Start of Raw data
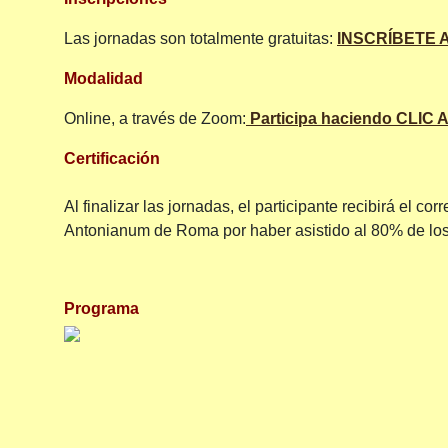
Las jornadas son totalmente gratuitas:
INSCRÍBETE A
Modalidad
Online, a través de Zoom:
Participa haciendo CLIC 
Certificación
Al finalizar las jornadas, el participante recibirá el c
Antonianum de Roma por haber asistido al 80% de los
Programa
End of Raw data
What to produce –
Print every record exactly, without the pictures.

Response –
Las jornadas son totalmente gratuitas:
INSCRÍBETE A
Modalidad
Online, a través de Zoom:
Participa haciendo CLIC 
Certificación
Al finalizar las jornadas, el participante recibirá el c
Antonianum de Roma por haber asistido al 80% de los
Programa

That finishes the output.